Em 1668 houve a instauração do Pelourinho, mas só em 1693, ainda conforme relata Wachowicz, a luta corporal entre dois moradores dentro da capela durante a Páscoa configurou a gota final para o pedido de criação da Casa de Câmara e Justiça. Os juramentos dos novos vereadores como primeiras autoridades de Curitiba foram tomados com as mãos direitas sobre os evangelhos, diante do padre Antônio de Alvarenga, no interior da capela. Para Magnus Roberto de Mello Pereira, “a localidade, antes de qualquer coisa, apresenta-se como enclave da cristandade dentro da barbárie circundante”.

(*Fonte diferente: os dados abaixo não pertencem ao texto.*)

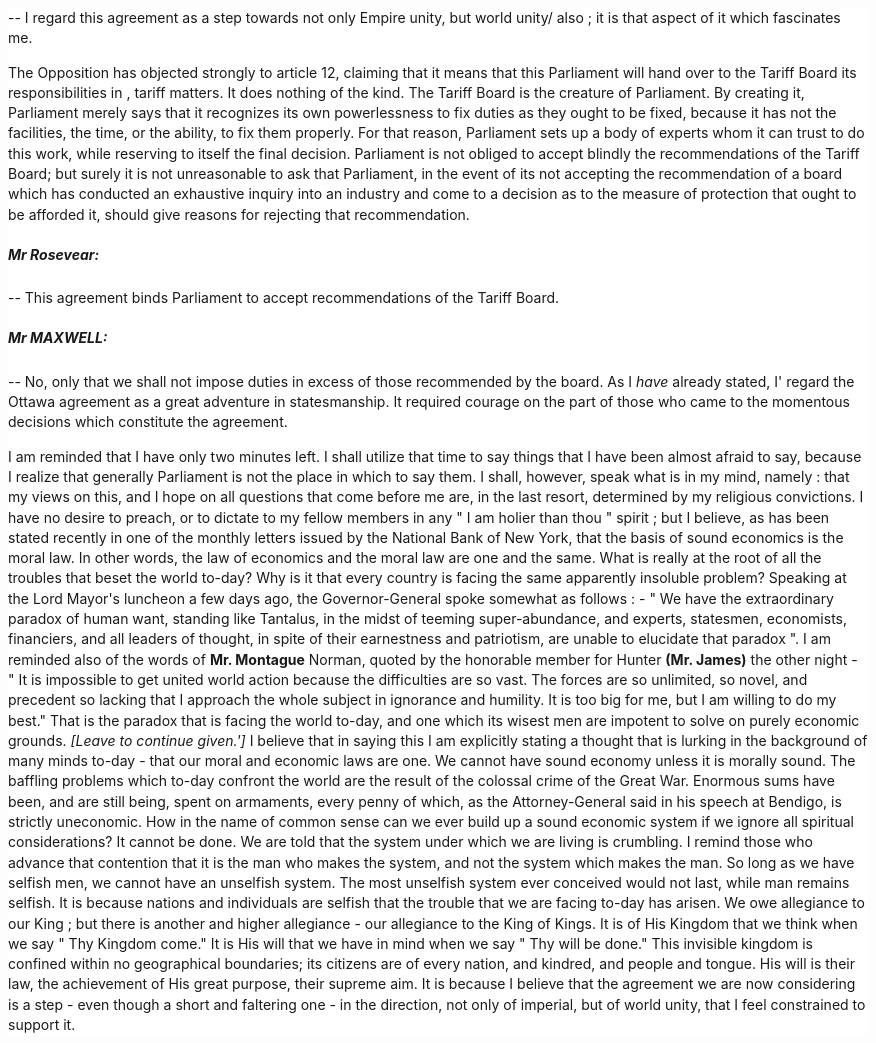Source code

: -- I regard this agreement as a step towards not only Empire unity, but world unity/ also ; it is that aspect of it which fascinates me. 

The Opposition has objected strongly to article 12, claiming that it means that this Parliament will hand over to the Tariff Board its responsibilities in , tariff matters. It does nothing of the kind. The Tariff Board is the creature of Parliament. By creating it, Parliament merely says that it recognizes its own powerlessness to fix duties as they ought to be fixed, because it has not the facilities, the time, or the ability, to fix them properly. For that reason, Parliament sets up a body of experts whom it can trust to do this work, while reserving to itself the final decision. Parliament is not obliged to accept blindly the recommendations of the Tariff Board; but surely it is not unreasonable to ask that Parliament, in the event of its not accepting the recommendation of a board which has conducted an exhaustive inquiry into an industry and come to a decision as to the measure of protection that ought to be afforded it, should give reasons for rejecting that recommendation. 

##### Mr Rosevear:

-- This agreement binds Parliament to accept recommendations of the Tariff Board. 

##### Mr MAXWELL:

-- No, only that we shall not impose duties in excess of those recommended by the board. As I  *have*  already stated, I' regard the Ottawa agreement as a great adventure in statesmanship. It required courage on the part of those who came to the momentous decisions which constitute the agreement. 

I am reminded that I have only two minutes left. I shall utilize that time to say things that I have been almost afraid to say, because I realize that generally Parliament is not the place in which to say them. I shall, however, speak what is in my mind, namely : that my views on this, and I hope on all questions that come before me are, in the last resort, determined by my religious convictions. I have no desire to preach, or to dictate to my fellow members in any " I am holier than thou " spirit ; but I believe, as has been stated recently in one of the monthly letters issued by the National Bank of New York, that the basis of sound economics is the moral law. In other words, the law of economics and the moral law are one and the same. What is really at the root of all the troubles that beset the world to-day? Why is it that every country is facing the same apparently insoluble problem? Speaking at the Lord Mayor's luncheon a few days ago, the Governor-General spoke somewhat as follows : - " We have the extraordinary paradox of human want, standing like Tantalus, in the midst of teeming super-abundance, and experts, statesmen, economists, financiers, and all leaders of thought, in spite of their earnestness and patriotism, are unable to elucidate that paradox ". I am reminded also of the words of  **Mr. Montague**  Norman, quoted by the honorable member for Hunter  **(Mr. James)**  the other night - " It is impossible to get united world action because the difficulties are so vast. The forces are so unlimited, so novel, and precedent so lacking that I approach the whole subject in ignorance and humility. It is too big for me, but I am willing to do my best." That is the paradox that is facing the world to-day, and one which its wisest men are impotent to solve on purely economic grounds.  *[Leave to continue given.']*  I believe that in saying this I am explicitly stating a thought that is lurking in the background of many minds to-day - that our moral and economic laws are one. We cannot have sound economy unless it is morally sound. The baffling problems which to-day confront the world are the result of the colossal crime of the Great War. Enormous sums have been, and are still being, spent on armaments, every penny of which, as the Attorney-General said in his speech at Bendigo, is strictly uneconomic. How in the name of common sense can we ever build up a sound economic system if we ignore all spiritual considerations? It cannot be done. We are told that the system under which we are living is crumbling. I remind those who advance that contention that it is the man who makes the system, and not the system which makes the man. So long as we have selfish men, we cannot have an unselfish system. The most unselfish system ever conceived would not last, while man remains selfish. It is because nations and individuals are selfish that the trouble that we are facing to-day has arisen. We owe allegiance to our King ; but there is another and higher allegiance - our allegiance to the King of Kings. It is of  His  Kingdom that we think when we say " Thy Kingdom come." It is  His  will that we have in mind when we say " Thy will be done." This invisible kingdom is confined within no geographical boundaries; its citizens are of every nation, and kindred, and people and tongue.  His  will is their law, the achievement of  His  great purpose, their supreme aim. It is because I believe that the agreement we are now considering is a step - even though a short and faltering one - in the direction, not only of imperial, but of world unity, that I feel constrained to support it.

Em 1720, a antiga imagem de Nossa Senhora da Luz que acompanhou os primeiros moradores até a localização do núcleo central foi substituída por outra, vinda de Portugal, dotada de traços mais distintos e tintura policromada. O objeto foi pago pela Câmara Municipal, em conformidade com as determinações do Provedor do Conselho, capitão Joseph Nicolau Lisboa, conforme descreveu Júlio Moreira. A imagem foi trazida para ornar a nova capela, que fora construída mais a nordeste da Praça pelo cidadão Lourenço de Andrade nos quatro anos anteriores, também sob iniciativa dos chamados “homens-bons” (camaristas) que compunham o Legislativo municipal (e com ajuda da população).

Por que 8 de setembro?
Nos seus provimentos à Câmara de Curitiba, em 1720, o Ouvidor Pardinho instituiu o dia 8 de setembro como o dia da procissão em louvor à padroeira. Muitas cidades portuguesas adotaram 8 de setembro para a comemoração da data referente à Nossa Senhora da Luz, que também é conhecida como Nossa Senhora da Candelária, ou das Candeias, ou da Purificação. A data também coincide com a chamada "Festa da Natividade de Nossa Senhora", que tem origens no século V e foi incorporada ao Calendário Trentino (calendário oficial relativo às datas comemorativas de santos católicos).

Durante a semana, os casebres que circundavam a capela permaneciam fechados e vazios, pois seus proprietários estavam ocupados nas chácaras e nas últimas lavras de ouro que subsistiam nos Campos de Curitiba após a descoberta do metal precioso em Minas Gerais. Durante os domingos e nas festas religiosas, a população vinha para o núcleo, abria e enfeitava suas casas, muitos por devoção, outros premidos pelo fato de que as contribuições, donativos e até mesmo a presença dos cidadãos nos eventos religiosos, eram regidos em lei e administrados pela Câmara. Tal prática permaneceu vigente até a proclamação da República em 1889, quando foi adotado em âmbito constitucional o laicismo, isto é, o modelo de governo cujos atos administrativos são desvinculados de influências religiosas.
 

Referências Bibliográficas

Borges, Joacir Navarro. “Das Justiças e dos Litígios: a ação judiciária da Câmara no século XVIII (1731-1752)”. Tese de doutorado defendida pelo autor, em 2009, junto ao Programa de Pós-Graduação em História da Universidade Federal do Paraná. (Link aqui

Moreira, Júlio Estrella. “Eleodoro Ébano Pereira e a Fundação de Curitiba: à luz de novos documentos”. Publicado pela Universidade Federal do Paraná em 1972.

Pereira, Magnus Roberto de Mello; Santos, Antônio Cesar de Almeida. O poder local e a cidade: a Câmara Municipal de Curitiba, séculos XVII a XX. Publicado em 2000 pela editora Aos Quatro Ventos, em Curitiba.

Wachowicz, Ruy Christovam. “As moradas da Senhora da Luz”. Publicado pela Gráfica Vicentina, de Curitiba, em 1993.